On September 2, 2014, the Company entered into a letter agreement (the "Letter
Agreement") with Clinton. Clinton is a Purchaser under the Purchase Agreement,
and Clinton including its affiliates are stockholders of the Company. The Letter
Agreement provides that the Board of Directors of the Company (the "Board") will
appoint Greg Taxin to the Board, subject to a determination by the Board that
Mr. Taxin meets applicable legal requirements for service as a director and
applicable independence requirements for compensation committee members of
Nasdaq listed companies and satisfactory completion of the Company's standard
director questionnaire and standard background check. The Board will also
consider such designee for membership on one or more of the Board's committees,
which committee assignments are to be mutually agreeable to Mr. Taxin and the
Board. Such committee appointments have not been determined as of the date of
this filing. Pursuant to the terms of the Letter Agreement, Mr. Taxin's
appointment is to take place at the first meeting of the Board which takes place
after October 1, 2014.
The foregoing description of the Letter Agreement is qualified in its entirety
by reference to the full terms and conditions of the Letter Agreement, which is
filed as Exhibit 10.7 hereto and incorporated herein by reference.

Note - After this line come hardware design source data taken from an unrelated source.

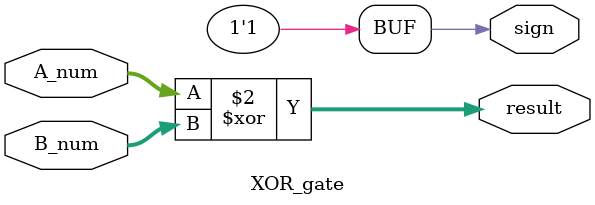
<source format=sv>

module XOR_gate #(parameter N = 4)(
	input logic [N-1:0] A_num,
	input logic [N-1:0] B_num,
	//input logic call_XOR,
	output logic [N-1:0] result,
	output logic sign);

	
	always @(*) begin
		
		result = A_num ^ B_num; // operación XOR
		
		sign = 1'b1;
	
	end
	
	
endmodule
</source>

Item 9.01 Financial Statements and Exhibits.
10.1 Securities Purchase Agreement, dated September 3, 2014, among the
Company and the Purchasers party thereto
10.2 Form of Common Stock Purchase Warrant (the "Purchaser Warrant")
10.3 Registration Rights Agreement, dated September 3, 2014, among the
Company and the Holders party thereto
10.4 Amendment, Consent and Exchange Agreement, dated September 3, 2014,
between the Company and the Holder party thereto
10.5 Form of Senior Convertible Note
10.6 Form of Warrant to Purchase Common Stock (the "Exchange Warrant")
10.7 Letter Agreement regarding director designee, dated September 3,
2014, between the Company and The Clinton Group, Inc.